А затем я клубок ядовитых змей
Проглочу, словно моха мех…
Здесь уже явная аллюзия на древнегреческий миф о Кроносе, пожирающем своих детей, с которым, то есть с Кроносом, протогонист и отождествляется. Но что там дети! Он еще и не пойми откуда взявшихся змей проглотит, как «моха мех». Одновременно демонстрируя, что у самого «поэта» с русским языком крупные нелады: правильно будет «мха», а не «моха». Но для Ананды Кришнана, могола, раджи-ветерана и «молодого короля мягких и нежных дам» (так и хочется сказать: вы бы, Эдуард Вениаминович, уж определились бы кто он - ваш лирический герой) - это ерунда. Как, в общем-то ерунда и всё стихотворение, которое, после стольких выявленных несообразностей, несуразностей и ошибок, явно не тянет на то, чтоб называться оным.

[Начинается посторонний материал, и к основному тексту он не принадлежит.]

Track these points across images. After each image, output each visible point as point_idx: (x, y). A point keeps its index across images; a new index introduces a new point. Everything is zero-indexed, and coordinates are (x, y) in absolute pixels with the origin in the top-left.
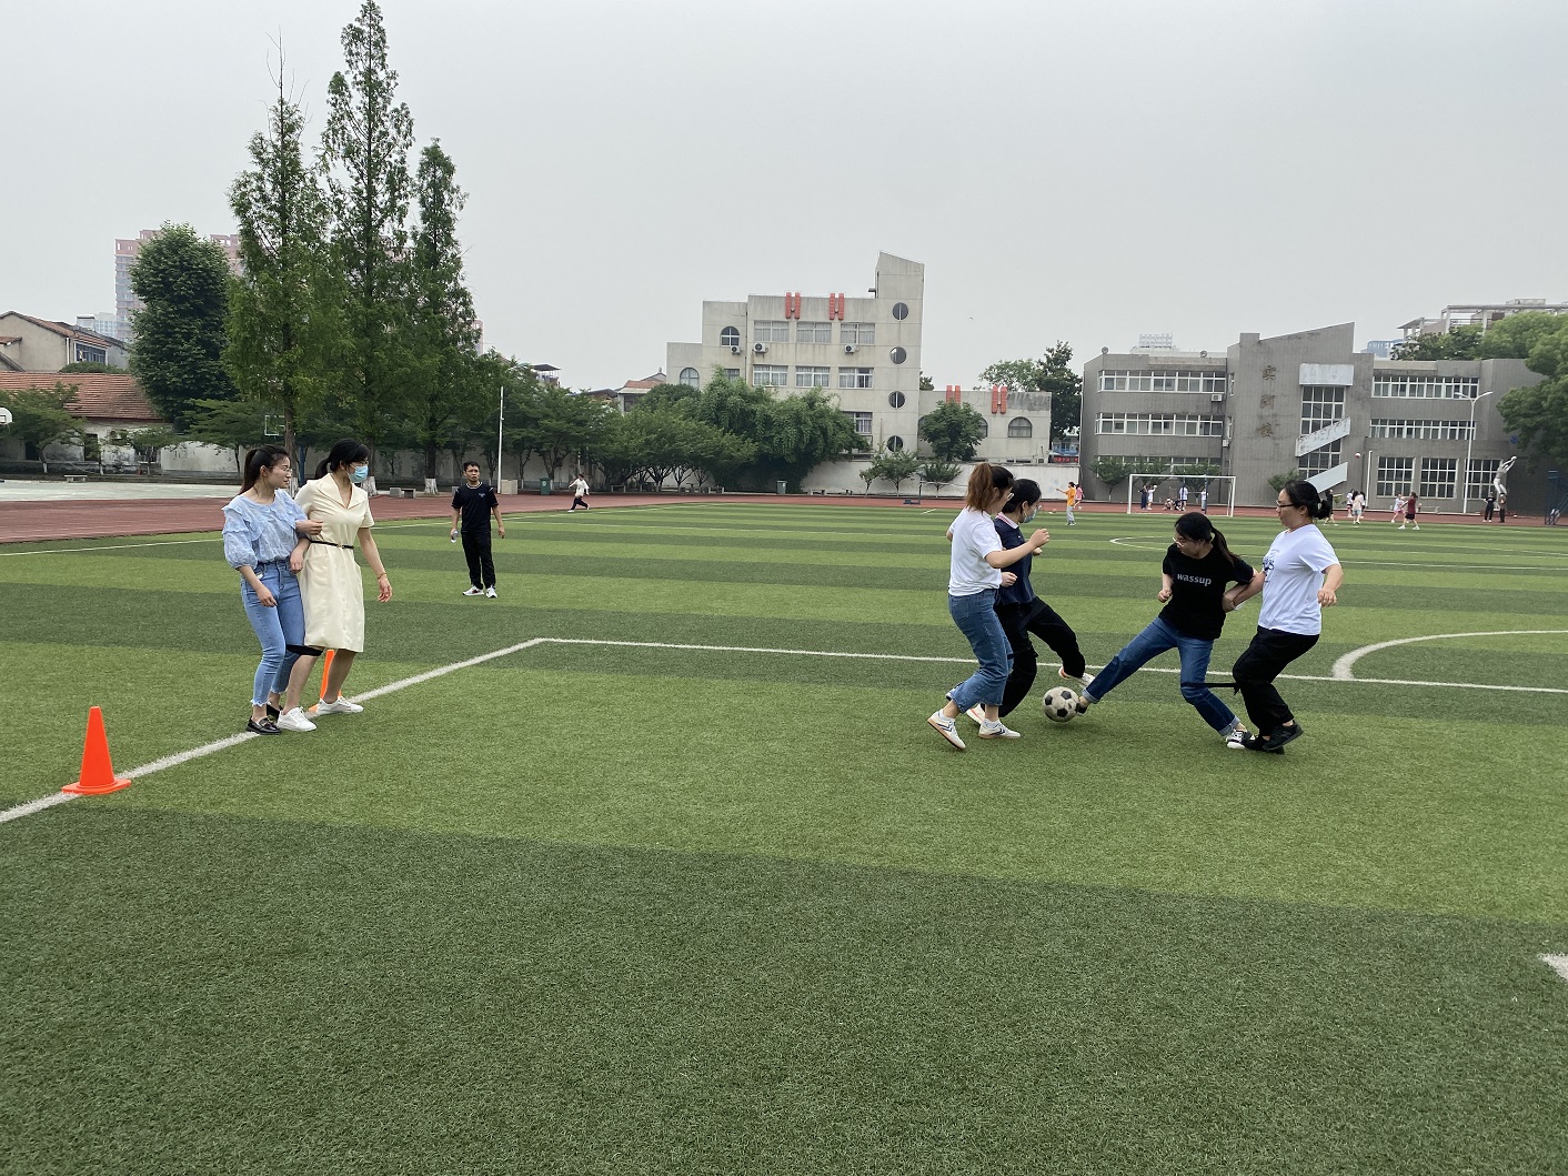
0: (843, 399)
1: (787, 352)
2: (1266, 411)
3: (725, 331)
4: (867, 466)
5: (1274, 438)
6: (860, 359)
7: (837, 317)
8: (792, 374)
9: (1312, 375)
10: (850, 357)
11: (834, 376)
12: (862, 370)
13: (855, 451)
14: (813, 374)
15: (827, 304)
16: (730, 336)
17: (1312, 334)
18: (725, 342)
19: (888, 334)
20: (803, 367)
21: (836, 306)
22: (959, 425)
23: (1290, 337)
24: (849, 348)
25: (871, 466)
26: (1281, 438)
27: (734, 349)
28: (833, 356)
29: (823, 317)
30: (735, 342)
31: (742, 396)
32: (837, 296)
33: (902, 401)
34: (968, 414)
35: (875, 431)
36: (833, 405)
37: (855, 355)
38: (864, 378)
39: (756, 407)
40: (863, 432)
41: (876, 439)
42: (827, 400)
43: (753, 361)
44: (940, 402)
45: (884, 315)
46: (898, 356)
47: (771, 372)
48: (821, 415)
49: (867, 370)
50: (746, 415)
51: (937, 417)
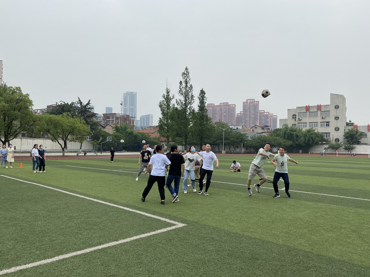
0: (320, 130)
1: (307, 120)
3: (293, 115)
4: (327, 146)
6: (326, 119)
7: (319, 110)
8: (308, 124)
10: (323, 119)
11: (319, 124)
12: (327, 122)
13: (324, 142)
14: (314, 124)
15: (317, 107)
16: (294, 116)
18: (293, 118)
19: (333, 113)
20: (310, 123)
21: (319, 107)
22: (354, 135)
24: (322, 117)
25: (328, 146)
27: (295, 120)
28: (319, 119)
29: (315, 110)
30: (296, 118)
31: (291, 130)
32: (319, 105)
33: (338, 129)
34: (357, 132)
35: (331, 137)
36: (316, 131)
37: (325, 119)
38: (328, 124)
39: (294, 133)
40: (328, 138)
41: (331, 139)
42: (314, 130)
43: (298, 122)
44: (349, 129)
45: (332, 108)
46: (337, 118)
47: (303, 124)
48: (312, 134)
49: (328, 122)
50: (292, 135)
51: (347, 133)
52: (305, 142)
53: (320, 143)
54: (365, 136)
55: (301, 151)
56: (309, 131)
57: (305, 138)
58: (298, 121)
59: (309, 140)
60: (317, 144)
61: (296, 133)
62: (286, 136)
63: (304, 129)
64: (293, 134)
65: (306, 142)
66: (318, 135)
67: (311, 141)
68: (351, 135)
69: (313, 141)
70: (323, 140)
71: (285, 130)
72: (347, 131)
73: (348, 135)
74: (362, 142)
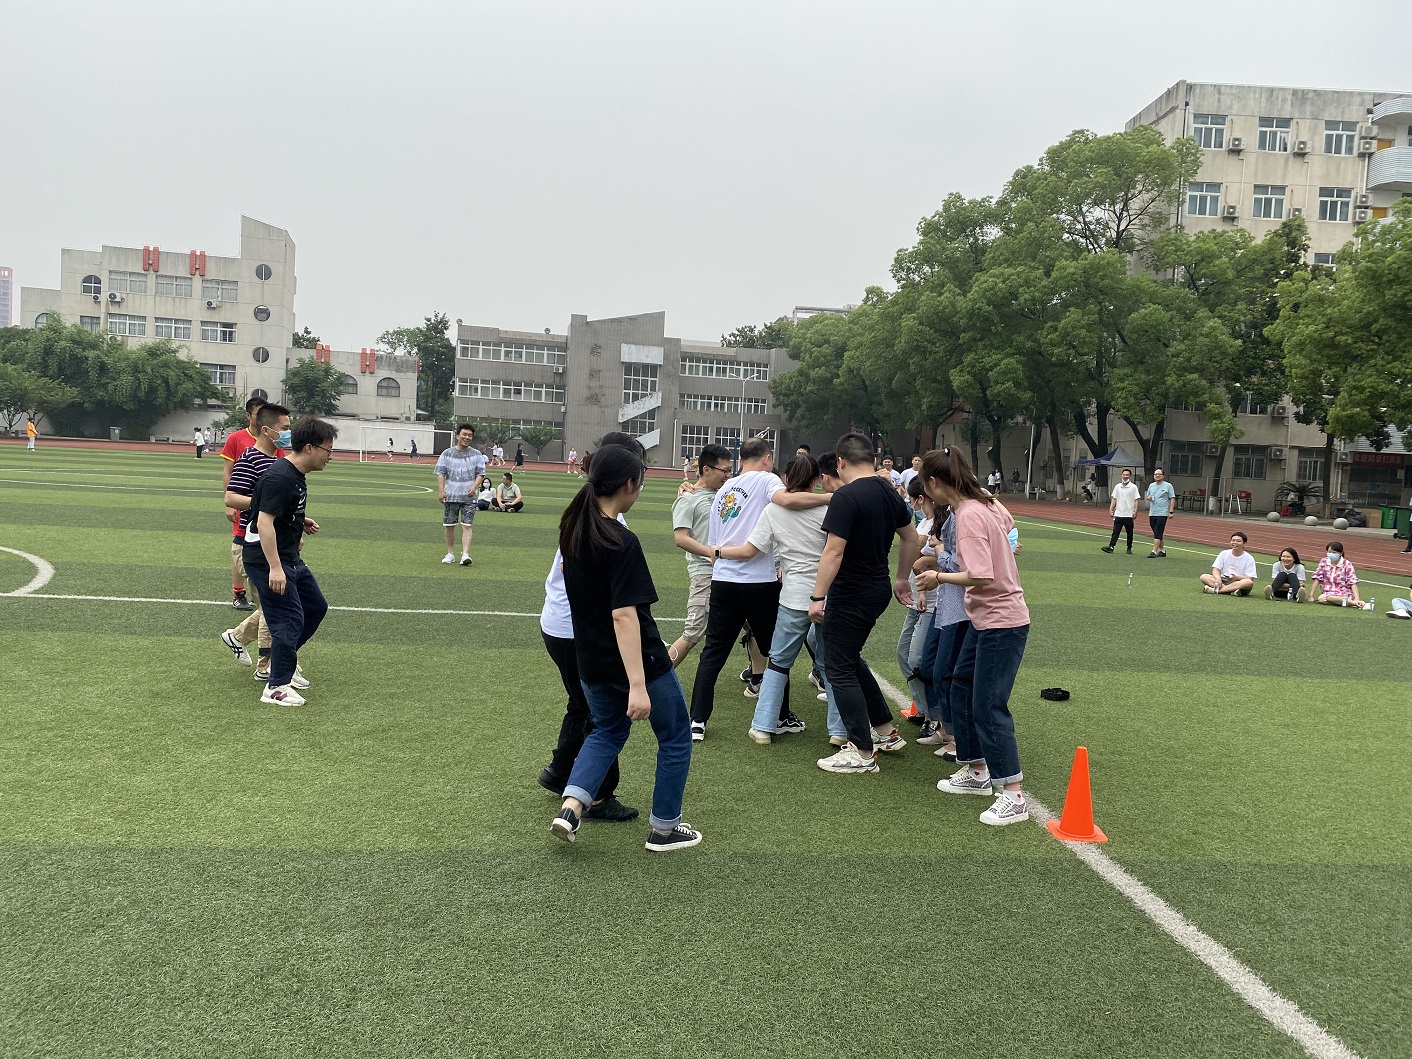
0: (197, 350)
1: (147, 303)
2: (593, 383)
3: (88, 279)
4: (221, 416)
5: (601, 407)
6: (223, 313)
7: (198, 273)
8: (150, 325)
9: (631, 354)
10: (212, 311)
11: (196, 330)
12: (225, 325)
13: (212, 402)
14: (173, 325)
15: (188, 261)
16: (92, 284)
17: (631, 319)
18: (86, 290)
19: (250, 293)
20: (161, 319)
21: (198, 263)
22: (316, 381)
23: (613, 321)
24: (209, 304)
25: (227, 417)
26: (607, 407)
27: (96, 298)
28: (195, 310)
29: (183, 272)
30: (98, 291)
31: (74, 342)
32: (198, 253)
33: (266, 357)
34: (327, 371)
35: (239, 384)
36: (182, 356)
37: (217, 311)
38: (228, 332)
39: (91, 354)
40: (227, 385)
41: (240, 391)
42: (175, 352)
43: (107, 309)
44: (300, 360)
45: (247, 275)
46: (262, 314)
47: (128, 322)
48: (166, 365)
49: (230, 325)
50: (77, 361)
51: (294, 374)
52: (134, 397)
53: (198, 401)
54: (351, 389)
55: (117, 431)
56: (153, 352)
57: (138, 379)
58: (107, 305)
59: (152, 390)
60: (184, 405)
61: (98, 357)
62: (53, 364)
63: (134, 344)
64: (87, 358)
65: (141, 395)
66: (191, 372)
67: (161, 393)
68: (307, 379)
69: (170, 393)
70: (208, 393)
71: (48, 340)
72: (294, 364)
73: (296, 381)
74: (342, 409)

Но всё же, учитывая прошлые заслуги Лимонова перед литературой, зададимся вопросом: что заключено в тексте? Каков message автора?
Message прост: это - заявление о себе, о себе как о герое, о сверхчеловеке путём сравнения себя с человеком обыкновенным, который спит. Пока все на спине (так щенок бухается - лапки кверху - перед матерым самцом, выражая свою безоговорочную капитуляцию), лимоновский протагонист на своём слоне «заехал в тундру великих секвой». По сути, этот текст — самопрезентация, не имеющая ничего общего с поэзией. Лимонов так увлекся самовосхвалением, что даже не позаботился о согласовании понятийного и образного рядов. Выйди это из-под пера шестнадцатилетнего юнца, по крайней мере, смотрелось бы органично возрасту, но, когда такой текст пишет седой, повидавший виды муж - выглядит откровенно смешно.
На этом, в принципе, можно ставить точку: уже по одному этому тексту абсолютно понятно, что дальнейший анализ не имеет смысла. И даже то, что Лимонов разбавляет свою псевдоклассическую графоманию несколькими верлибрами - существенно не меняет картину. Однако отдадим должное: верлибры на порядок лучше его рифмованных виршей. Но это - даже не средний уровень, а лишь где-то на подступах к нему: пишущих на такой «высоте» - хоть пруд пруди. И Лимонов-поэт - один из тысяч.
Таким образом, «Золушка беременная» может вызвать только одно чувство - чувство недоумение: зачем Эдуард Вениаминович продолжает публиковать свои «стихи»? Ведь, уже начиная с первой книги «второго периода» «Мальчик, беги!», было совершенно ясно, что Лимонов как поэт полностью выдохся и не способен к рождению подлинной поэзии.